> **TEXT SEGMENT**
Document Type

Thesis

Date of Degree

Summer 2016

Degree Name

MS (Master of Science)

Degree In

Mechanical Engineering

First Advisor

Frederick Stern

Second Advisor

Yugo Sanada

Abstract

Uncertainty analysis is performed to analyze the motions and results of maneuvering characteristics of a 1/49 scale surface combatant model during free-running maneuverability testing. The model is designed with a twin rudder and twin propeller rotating inwards. Calm water and wave testing is completed with an initial ship speed corresponding to a Froude number of 0.20 while the wave cases have wavelength to ship length ratio of 1.0 and wave height to wavelength ratio of 0.02. These conditions were tested for course keeping, turning circle, and zig zag maneuvers. The turning circles were completed to both port and starboard side. Tracking of the model is completed with an overhead carriage design with a mounted camera to record the motions of the ship and convert these motion to six degree of freedom motions. The combination of the tracking systems are analyzed to find the systematic standard uncertainty of the system.

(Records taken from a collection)
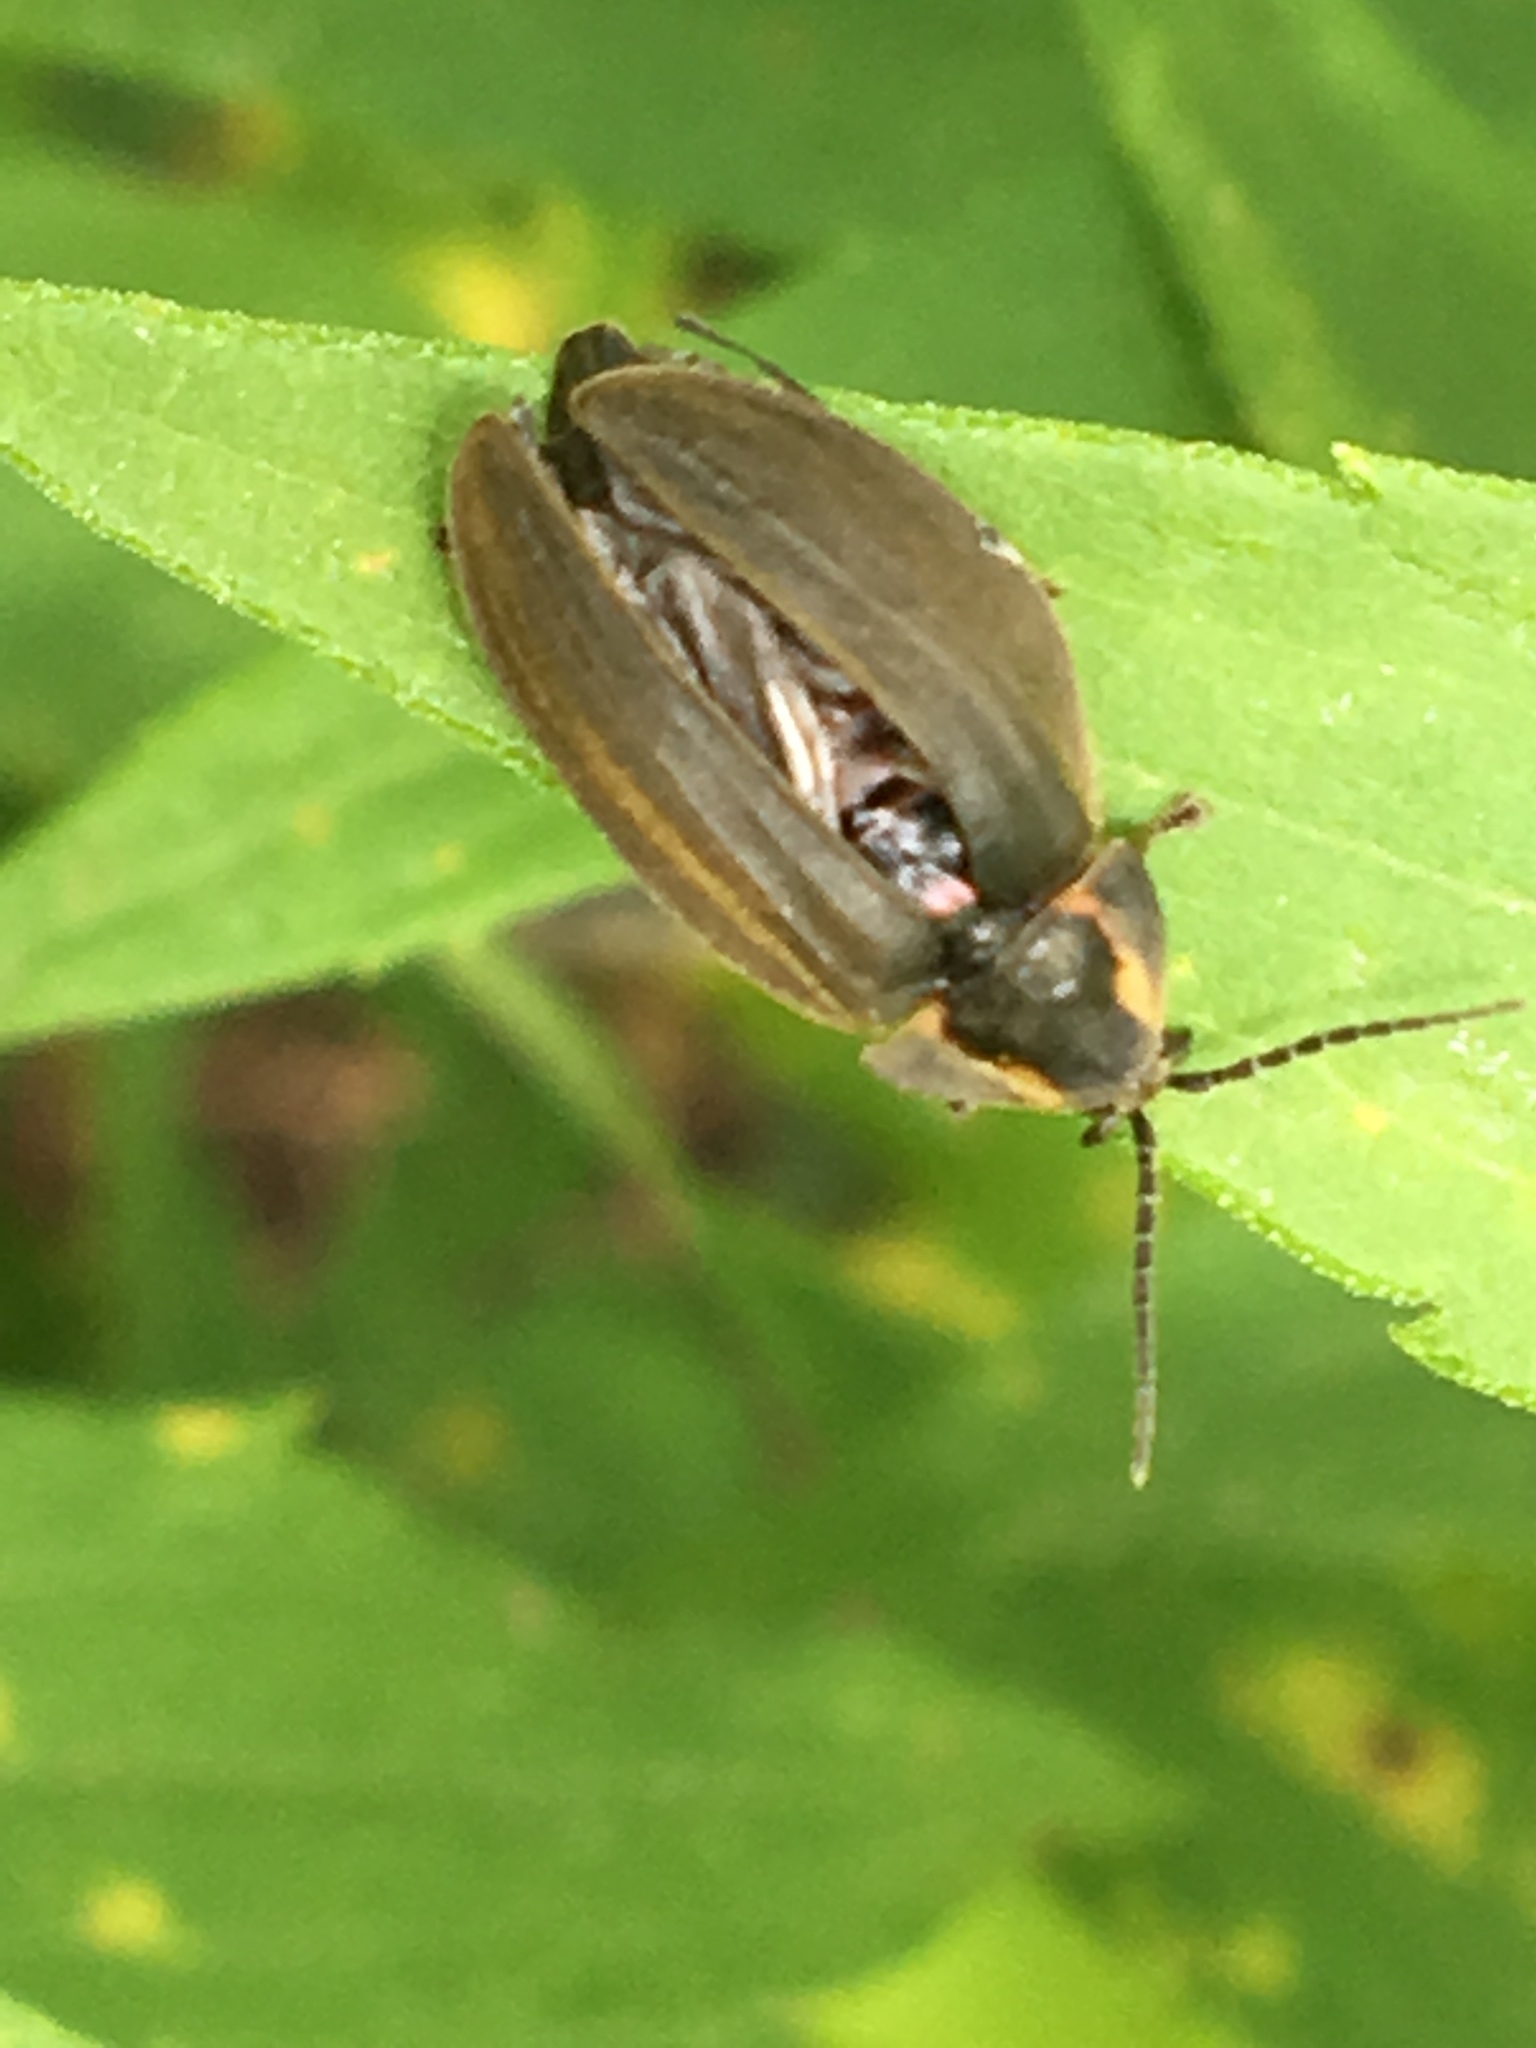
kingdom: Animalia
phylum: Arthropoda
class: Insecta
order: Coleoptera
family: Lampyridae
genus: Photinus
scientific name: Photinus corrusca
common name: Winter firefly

> **TASK REQUIREMENTS**
(a) Can you condense the thesis abstract paragraph beginning "Uncertainty analysis is performed" into a brief bulleted list that keeps its main facts?
(b) Could you substitute "vernacular name" for "common name" in the records, from the line with "order: Coleoptera" up to and including the last line of the records, and give only those lines?
These records are unrelated to the thesis abstract above.

> **WORKED SOLUTIONS**
(a)
- Uncertainty analysis examines the motions and maneuvering results of a 1/49 scale surface combatant model during free-running maneuverability tests.
- The model has twin rudders and twin propellers that rotate inward.
- Tests were run in calm water and in waves at an initial speed matching a Froude number of 0.20.
- The wave cases used a wavelength-to-ship-length ratio of 1.0 and a wave-height-to-wavelength ratio of 0.02.
- Maneuvers tested were course keeping, turning circles to port and starboard, and zig zag.
- An overhead carriage with a mounted camera recorded the ship's motions and converted them to six-degree-of-freedom motions.
- The combined tracking systems were analyzed to find the system's systematic standard uncertainty.

(b)
order: Coleoptera
family: Lampyridae
genus: Photinus
scientific name: Photinus corrusca
vernacular name: Winter firefly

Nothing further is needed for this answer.